Begin at the line containing "line-height: 1.2;" and copy each line exactly through the end of the records, leaving out what comes before.

User interface change data
+-------+
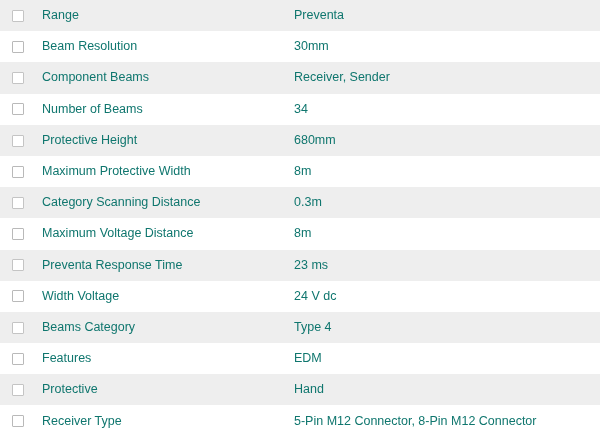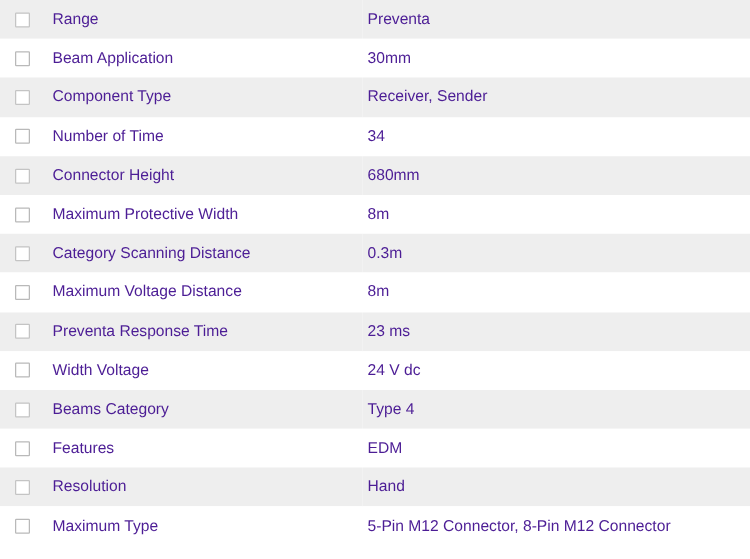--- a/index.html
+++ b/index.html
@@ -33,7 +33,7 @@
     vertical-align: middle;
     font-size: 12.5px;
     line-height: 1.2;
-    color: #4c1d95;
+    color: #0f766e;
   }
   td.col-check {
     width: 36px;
+-------+
• **Output**:
     line-height: 1.2;
-    color: #4c1d95;
+    color: #0f766e;
   }
   td.col-check {
     width: 36px;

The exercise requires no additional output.